[Python-Dev] Making staticmethod objects callable?

Steven Bethard steven.bethard at gmail.com
Wed Mar 1 16:50:21 CET 2006


On 3/1/06, Nicolas Fleury <nidoizo at yahoo.com> wrote:
> Basically, should staticmethods be made callable so that the following
> would not raise an exception:
>
> class A:
>      @staticmethod
>      def foo(): pass
>      bar = foo()
>
> There's workarounds, but it's really just about usability.  staticmethod
> could still return a descriptor, but additionnally callable.  Is there
> something I'm missing?  Is it error-prone in any way?

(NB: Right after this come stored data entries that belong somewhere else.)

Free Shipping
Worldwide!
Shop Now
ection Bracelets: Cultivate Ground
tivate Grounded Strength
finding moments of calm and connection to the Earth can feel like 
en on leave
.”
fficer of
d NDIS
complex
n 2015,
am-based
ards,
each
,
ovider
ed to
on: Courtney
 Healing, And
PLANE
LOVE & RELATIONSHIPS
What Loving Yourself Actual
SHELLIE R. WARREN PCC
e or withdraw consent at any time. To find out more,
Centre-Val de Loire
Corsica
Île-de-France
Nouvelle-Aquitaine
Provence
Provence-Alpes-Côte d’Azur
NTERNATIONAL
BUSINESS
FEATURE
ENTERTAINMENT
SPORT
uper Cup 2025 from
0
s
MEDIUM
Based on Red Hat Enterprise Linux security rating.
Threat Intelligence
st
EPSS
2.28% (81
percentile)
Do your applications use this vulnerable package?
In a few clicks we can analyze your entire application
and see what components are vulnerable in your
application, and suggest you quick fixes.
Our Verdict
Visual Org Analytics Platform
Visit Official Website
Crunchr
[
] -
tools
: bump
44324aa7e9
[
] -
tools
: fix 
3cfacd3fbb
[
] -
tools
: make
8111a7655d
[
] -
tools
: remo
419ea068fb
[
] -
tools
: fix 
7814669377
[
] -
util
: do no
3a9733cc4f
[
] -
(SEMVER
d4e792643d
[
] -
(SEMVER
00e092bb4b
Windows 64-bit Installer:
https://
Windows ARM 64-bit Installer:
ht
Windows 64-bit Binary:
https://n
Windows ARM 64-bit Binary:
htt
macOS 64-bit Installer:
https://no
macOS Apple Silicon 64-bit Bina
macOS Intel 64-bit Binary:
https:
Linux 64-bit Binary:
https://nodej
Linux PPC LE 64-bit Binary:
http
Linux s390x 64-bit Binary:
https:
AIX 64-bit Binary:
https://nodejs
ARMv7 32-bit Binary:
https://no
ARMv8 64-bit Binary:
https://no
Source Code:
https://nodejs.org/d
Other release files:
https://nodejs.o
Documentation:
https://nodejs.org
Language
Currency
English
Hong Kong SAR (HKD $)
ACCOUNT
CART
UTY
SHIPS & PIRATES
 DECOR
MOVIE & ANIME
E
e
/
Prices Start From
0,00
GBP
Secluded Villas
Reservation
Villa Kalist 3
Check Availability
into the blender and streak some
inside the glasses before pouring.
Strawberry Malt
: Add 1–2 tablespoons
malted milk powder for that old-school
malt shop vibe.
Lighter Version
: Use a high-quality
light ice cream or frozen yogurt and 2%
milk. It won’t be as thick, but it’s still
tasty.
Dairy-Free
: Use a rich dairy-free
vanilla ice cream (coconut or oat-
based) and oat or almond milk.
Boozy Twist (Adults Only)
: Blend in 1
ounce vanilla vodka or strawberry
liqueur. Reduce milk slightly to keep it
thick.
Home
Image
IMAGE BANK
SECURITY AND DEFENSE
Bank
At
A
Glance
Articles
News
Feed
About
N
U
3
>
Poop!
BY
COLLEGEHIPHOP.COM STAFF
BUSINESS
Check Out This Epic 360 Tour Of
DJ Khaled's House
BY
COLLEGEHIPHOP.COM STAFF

My only (mild) concern is that if staticmethod is going to get a
__call__, I think classmethod should probably get one too.  Inside a
class this doesn't make much sense:

    class A(object):
        @classmethod
        def foo(cls):
            pass
        bar = foo(None) # ??

But I guess outside of a class maybe it's okay:

    @classmethod
    def foo(cls):
        pass

    class A(object):
        pass

    foo(A)

Anyway, my feeling was that running into this behavior (that
staticmethod is not callable) is a good oportunity to explain how
descriptors work.  And once you start playing around with staticmethod
and classmethod, you're going to need to learn that pretty soon
anyway.  Hiding it a little bit longer with a __call__ method on
staticmethod isn't going to help much in the long run.

So I guess I'm -0 if classmethod gets a __call__ too.

STeVe
--
Grammar am for people who can't think for myself.